Best case: Scotty beaming down to build a hardware patch for the pergium reactor in "Devil in the Dark."
Also worst case: what's the level of Scotty's incompetence if he can't get a simple pump right? Basically, those ought to be black boxes, with input and output specs. Is a pergium reactor perhaps especially corrosive in terms of what gets pumped? Or cooled by liquid sodium or whatever? Why would the patch fail in a matter of days otherwise?
Worst case: Spock and McCoy (!) modifying photon torpedo hardware in Star Trek VI. It was hugely obvious that they were giving Kelley a scene rather than keeping his character in plausible activities.

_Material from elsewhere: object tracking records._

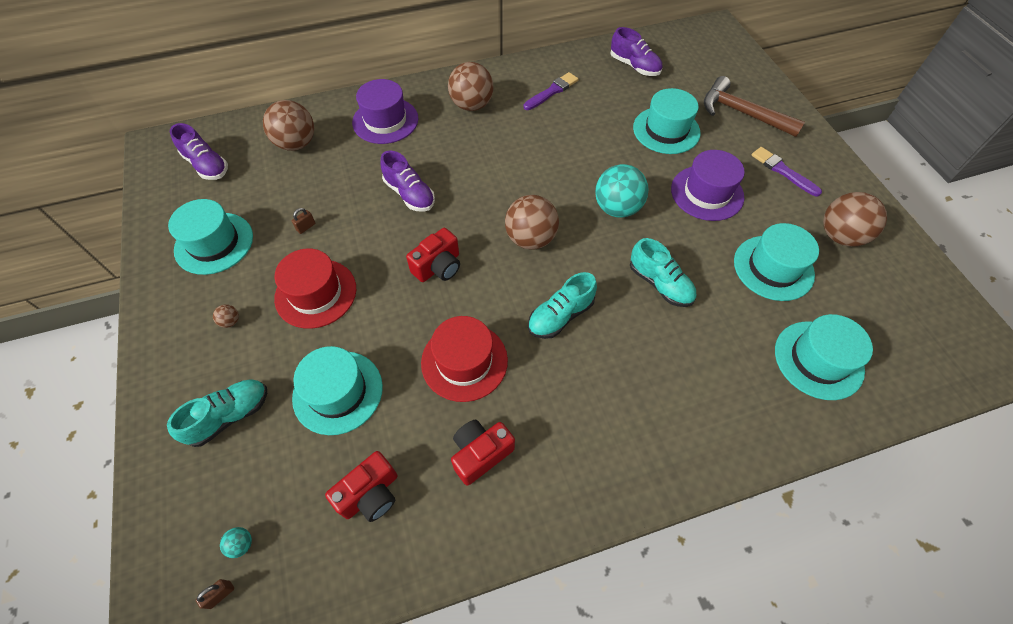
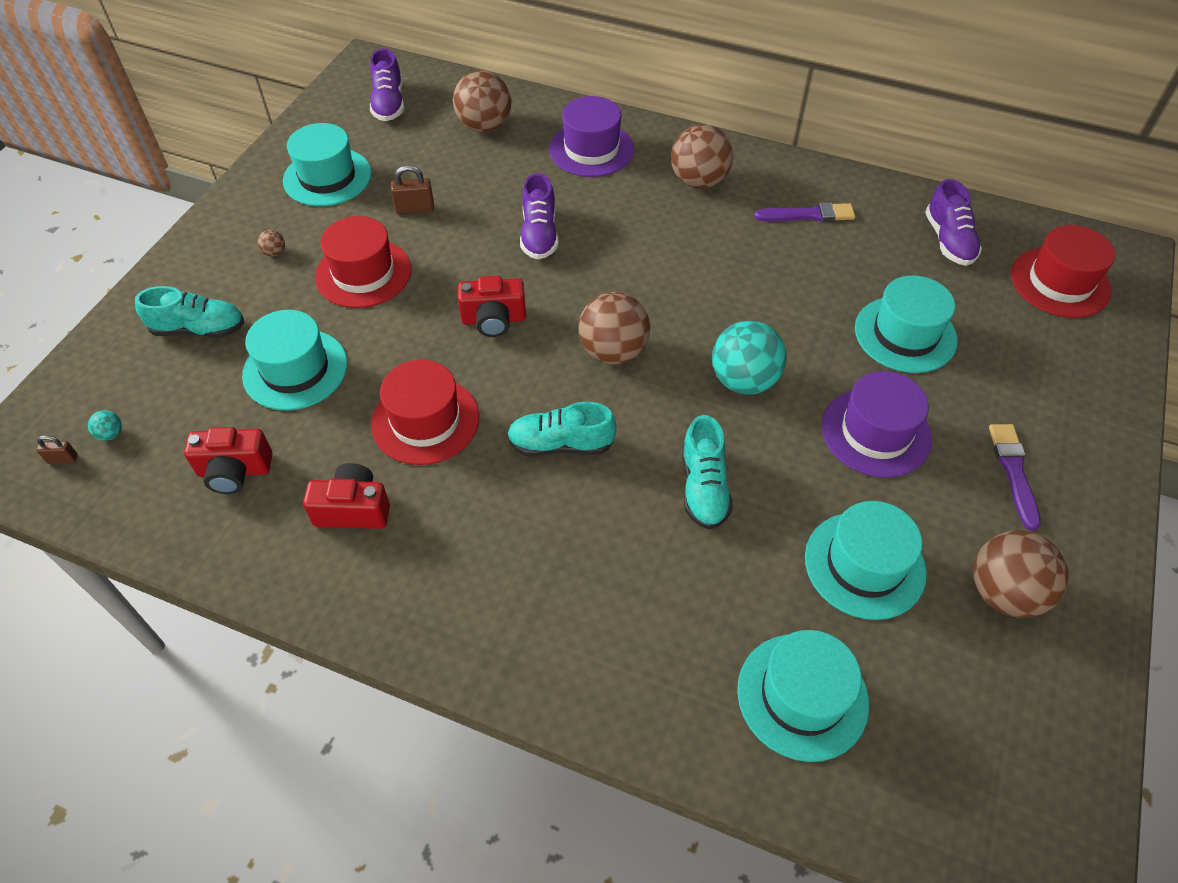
camera: 40 degrees right, 5 degrees down
brown padlock [292,208,315,234] -> brown padlock [391,165,434,214], size x1.64
brown hammer [704,76,805,137] -> none
none -> red hat [1011,225,1115,318]

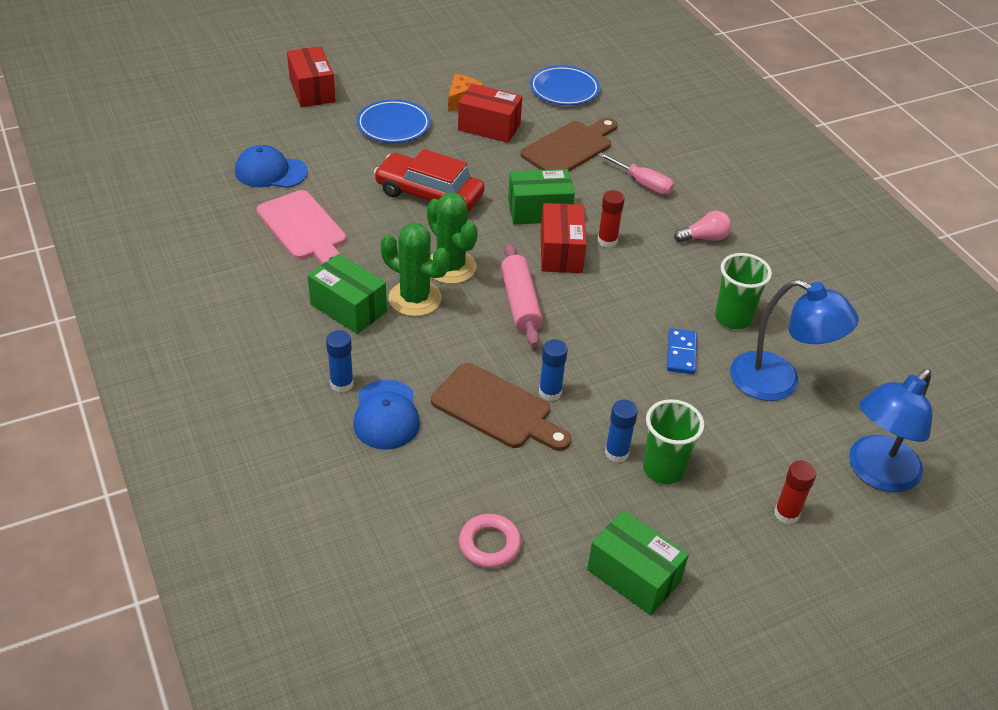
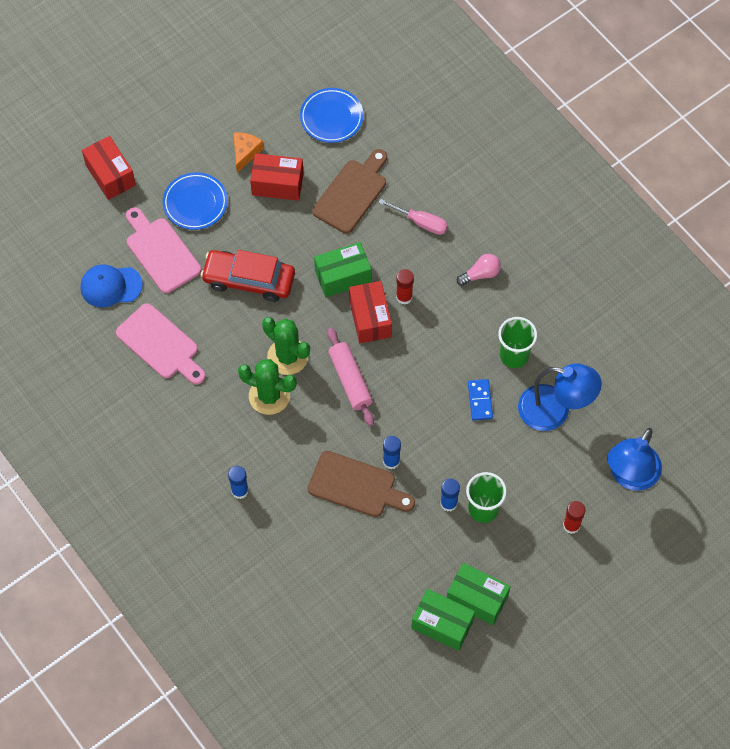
camera: 10 degrees left, 20 degrees up
green box [308,254,387,334] -> green box moved to [411,589,475,651]
blue cap [353,379,420,450] -> none
pink ring [459,514,521,568] -> none
none -> pink cutting board [126,207,201,293]

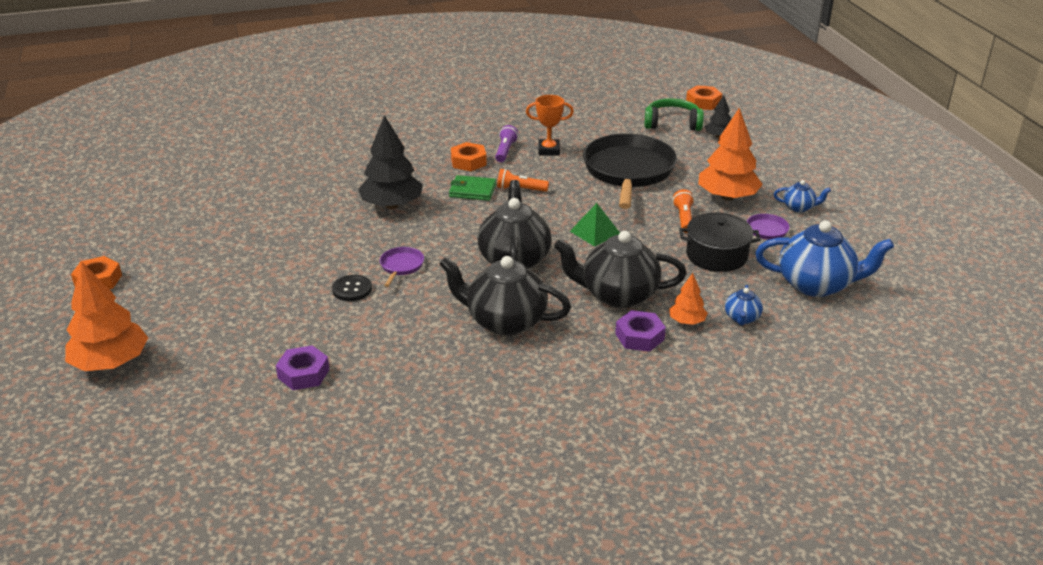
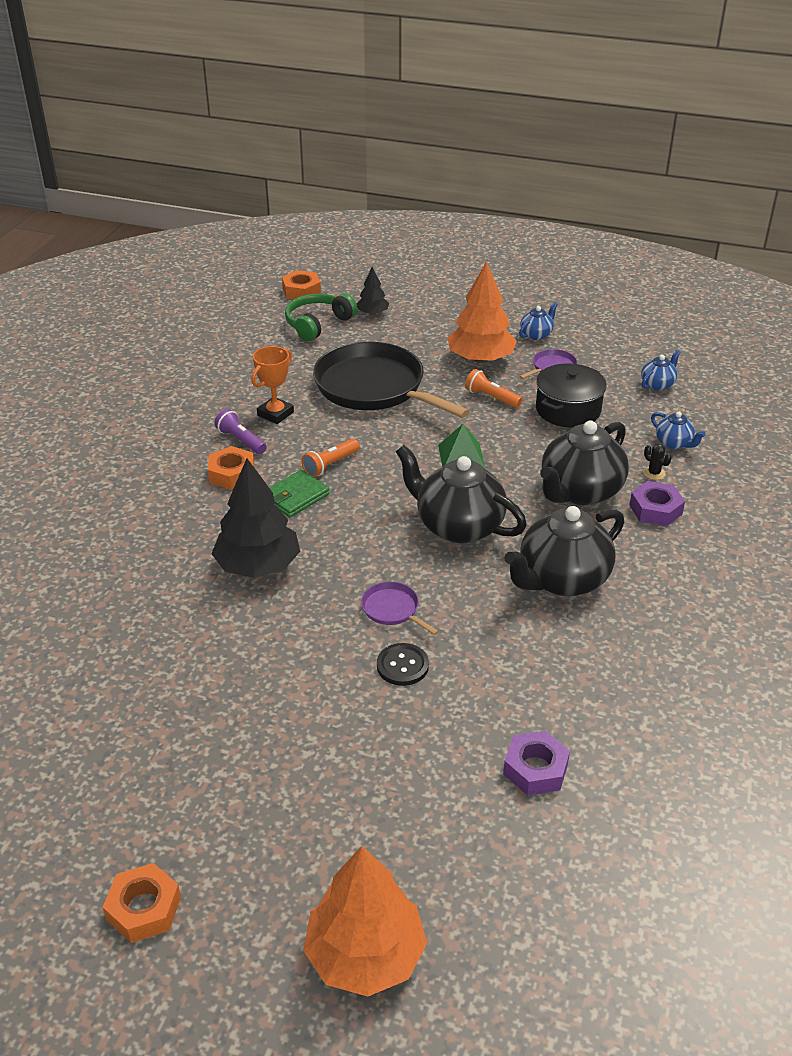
camera: 55 degrees left, 5 degrees up
orange tree [669,273,708,325] -> black cactus [643,443,672,480]
blue teapot [755,220,894,297] -> blue teapot [641,350,680,391], size x0.47

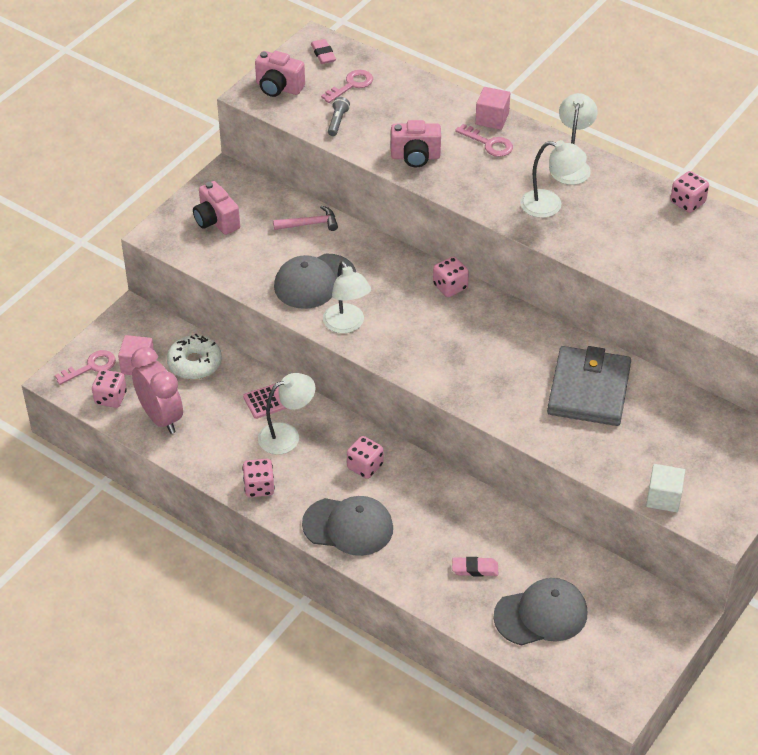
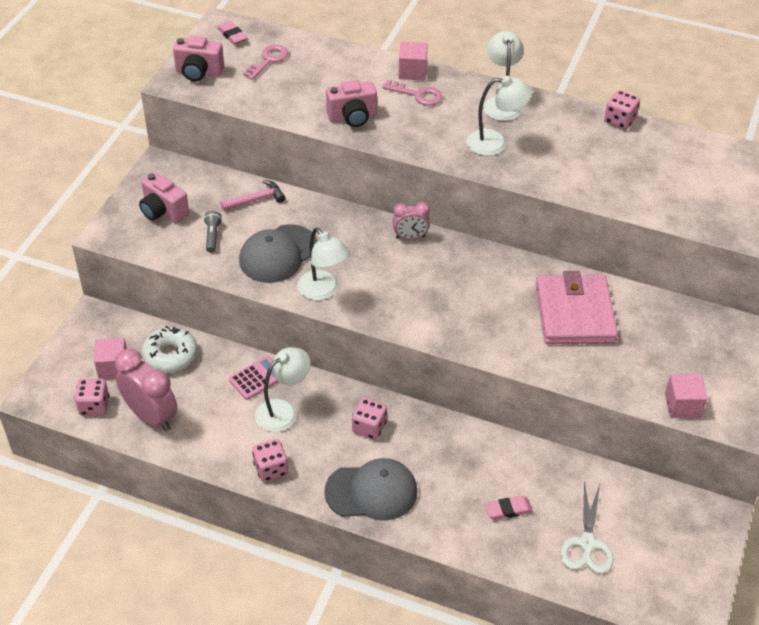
camera: 15 degrees left, 0 degrees up
pink key [55,350,116,385] -> none
grey flashlight [328,97,350,136] -> grey flashlight moved to [204,211,222,253]
pink dice [433,256,469,297] -> pink clock [393,202,430,239]
grey cap [493,578,587,645] -> white scissors [560,482,614,574]
grey wallet [547,346,631,426] -> pink wallet [536,271,618,344]
white cube [646,464,685,512] -> pink cube [665,374,708,418]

OTOH, just as with the final beam-down where the main heroes get to stop the assassination all on their own even though Kirk's ship is stocked with competent redshirts, it's also a case of the usual specialists being fundamentally untrustworthy. Scotty is up to his elbows in combat repairs; if Spock asks him to send his trusted lieutenant Gabler up to help with the torp, this potential traitor may well blow up the whole starship.
"Doing what the enemy can't possibly expect" is a great excuse for all sorts of plot idiocy... Especially in Trek, where the enemies are exceptionally imaginative and/or omniscient, and the range of potential actions available to our heroes is nothing short of infinite or absurd.